The Bedouin community have found their voices through the Regional Council for the Unrecognized Villages and Bikom – Planners for Planning Rights, who have joined them in their fight against the Prawer Plan.

In 2011, they created an alternative plan based on the existing villages remaining on their land, which, according to their joint statement, ‘would provide a basis for a viable development of the region, as a whole, while maintaining the principles of equality, recognition and justice.’

The alternative plan sets ‘protecting human rights, civil and gender equality, and distributive justice and affirmative action as the guiding principles for the planning of the Bedouin settlements.’

Other points concentrate on recognition of the villages in their current locations; involvement of the communities in determining their future and shaping their living space; consideration of the traditional Bedouin land system; maintenance of the Bedouin lifestyle, landscape and cultural heritage; creation of conditions to improve economic development and reduce economic gaps in the area; and protection of open areas and natural resources.

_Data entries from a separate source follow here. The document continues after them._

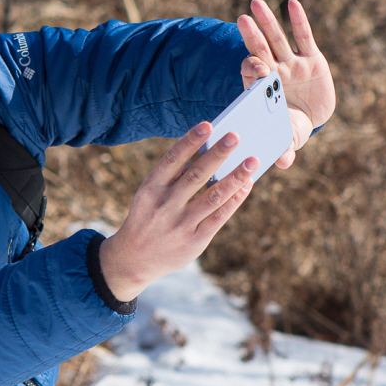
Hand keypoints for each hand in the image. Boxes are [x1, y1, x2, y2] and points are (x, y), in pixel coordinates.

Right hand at [100, 122, 256, 302]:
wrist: (133, 259)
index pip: (173, 159)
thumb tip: (203, 158)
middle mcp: (166, 204)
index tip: (208, 125)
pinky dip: (235, 200)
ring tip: (252, 162)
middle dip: (218, 154)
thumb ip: (171, 178)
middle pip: (197, 175)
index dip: (190, 141)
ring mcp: (181, 224)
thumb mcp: (148, 196)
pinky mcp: (195, 241)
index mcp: (151, 188)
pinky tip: (246, 186)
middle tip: (236, 136)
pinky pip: (220, 217)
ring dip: (235, 177)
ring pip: (214, 196)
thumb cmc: (147, 219)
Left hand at [237, 0, 335, 169]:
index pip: (253, 75)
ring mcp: (291, 64)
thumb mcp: (290, 140)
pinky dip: (298, 21)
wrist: (311, 119)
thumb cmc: (292, 129)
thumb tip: (282, 162)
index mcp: (263, 91)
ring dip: (267, 22)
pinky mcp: (311, 59)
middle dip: (251, 36)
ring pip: (277, 39)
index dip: (253, 69)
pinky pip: (304, 37)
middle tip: (242, 21)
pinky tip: (293, 3)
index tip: (257, 67)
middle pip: (260, 51)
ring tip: (256, 3)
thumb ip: (285, 149)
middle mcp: (275, 73)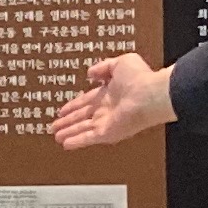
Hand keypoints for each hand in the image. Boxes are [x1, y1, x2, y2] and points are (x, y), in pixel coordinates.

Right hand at [51, 53, 174, 148]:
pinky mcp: (108, 132)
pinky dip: (76, 141)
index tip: (62, 110)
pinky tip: (65, 144)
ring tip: (56, 136)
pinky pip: (89, 138)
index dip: (73, 105)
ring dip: (69, 132)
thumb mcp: (120, 63)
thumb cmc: (141, 78)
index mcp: (110, 93)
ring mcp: (107, 122)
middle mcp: (107, 109)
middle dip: (68, 122)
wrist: (152, 95)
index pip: (87, 101)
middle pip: (82, 117)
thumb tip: (90, 73)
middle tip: (55, 127)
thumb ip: (104, 67)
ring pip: (83, 129)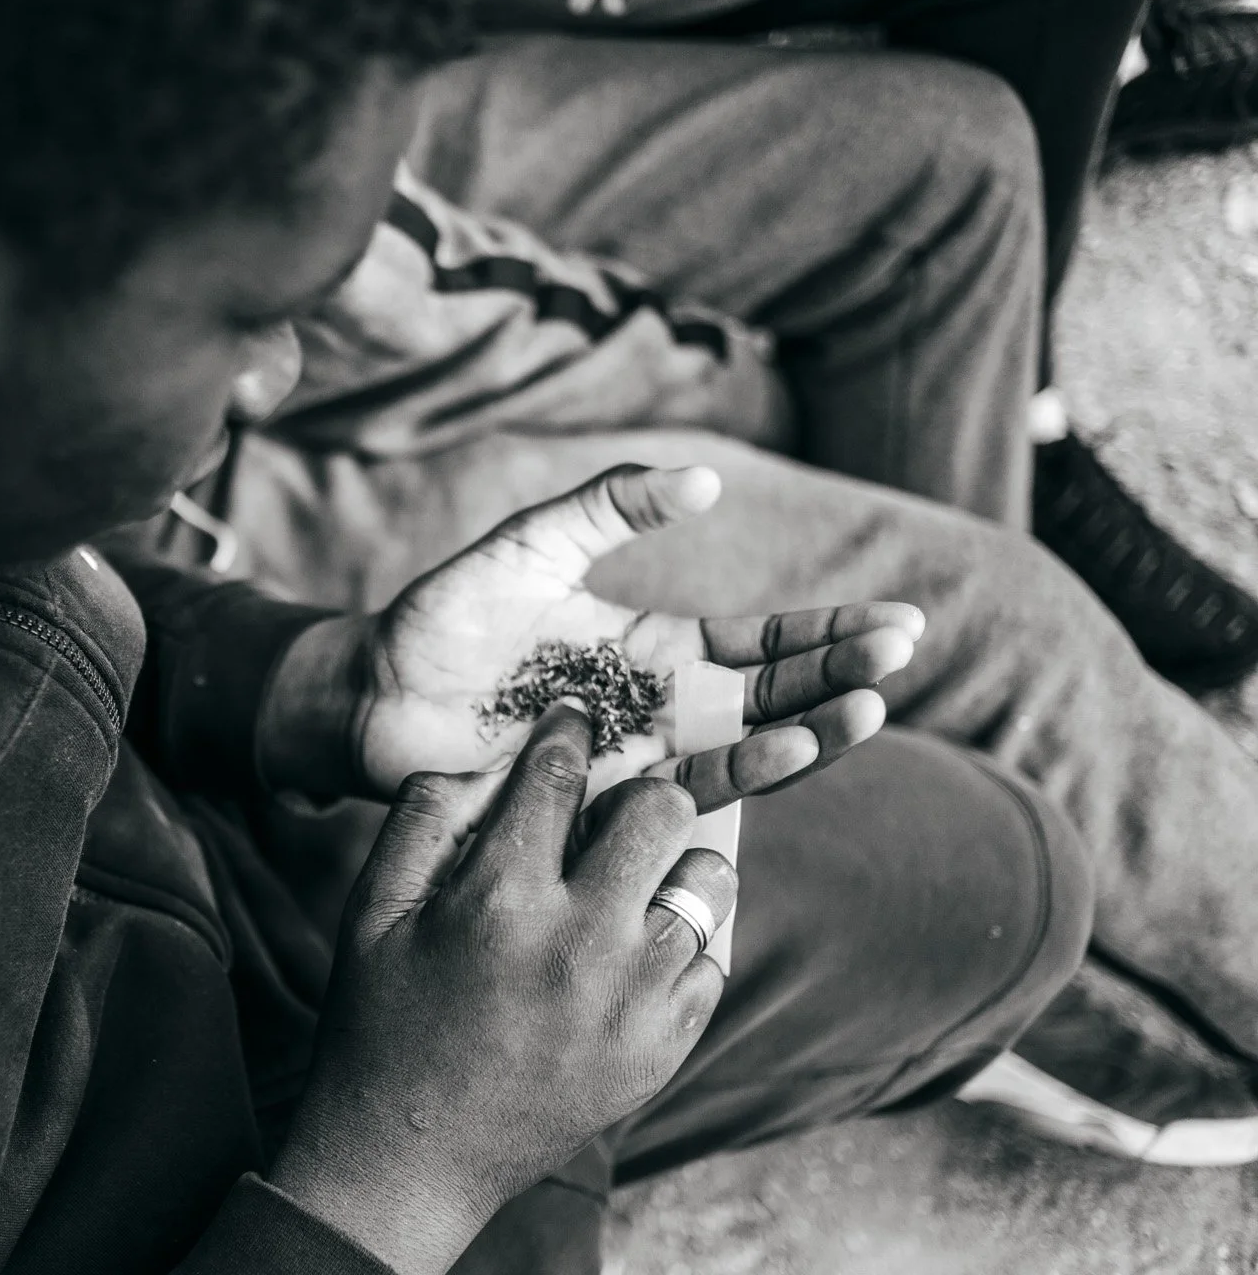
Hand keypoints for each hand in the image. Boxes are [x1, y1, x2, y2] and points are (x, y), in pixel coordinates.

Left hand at [261, 464, 921, 808]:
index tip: (897, 624)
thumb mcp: (531, 545)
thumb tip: (708, 479)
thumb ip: (609, 509)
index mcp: (651, 650)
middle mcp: (656, 709)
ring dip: (808, 730)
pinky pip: (682, 787)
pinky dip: (740, 770)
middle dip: (838, 675)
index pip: (758, 642)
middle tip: (904, 654)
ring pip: (742, 748)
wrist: (372, 692)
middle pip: (770, 694)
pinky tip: (790, 749)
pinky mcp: (599, 794)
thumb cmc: (444, 617)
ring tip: (868, 708)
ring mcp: (633, 755)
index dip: (825, 634)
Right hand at [267, 704, 734, 1274]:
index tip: (576, 718)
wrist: (411, 1160)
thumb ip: (420, 820)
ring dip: (672, 866)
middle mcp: (580, 941)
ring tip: (632, 880)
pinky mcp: (664, 1048)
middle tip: (612, 806)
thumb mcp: (371, 911)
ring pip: (707, 882)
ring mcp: (633, 1000)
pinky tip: (636, 944)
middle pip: (663, 810)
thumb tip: (478, 758)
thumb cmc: (381, 1022)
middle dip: (638, 791)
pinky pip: (712, 959)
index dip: (570, 732)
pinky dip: (683, 939)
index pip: (561, 774)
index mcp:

‘The Israeli government is moving in the dangerous direction of becoming an apartheid regime with a new way of dealing with Palestinian citizens of Israel,’ believes Abu Rass. ‘This is the first time since 1948 that certain areas are closed for Arab citizens. This is the first time since 1948 that Arab towns are being demolished and Jewish towns are being built on their ruins.’

He believes that the lands of the Negev are large enough to accommodate all government projects without destroying the Bedouin villages: ‘The criteria for creating a settlement is that it have a population of 40 people. The Negev’s Bedouins in the unrecognized villages amount to thousands of people, and they are asking for only five and one-half per cent of the land.’

The 35 unrecognized villages are not on any official map of Israel, creating a surreal lack of existence of the residents. If demolished, they will be just a memory of destroyed lives of people who refuse to remain invisible.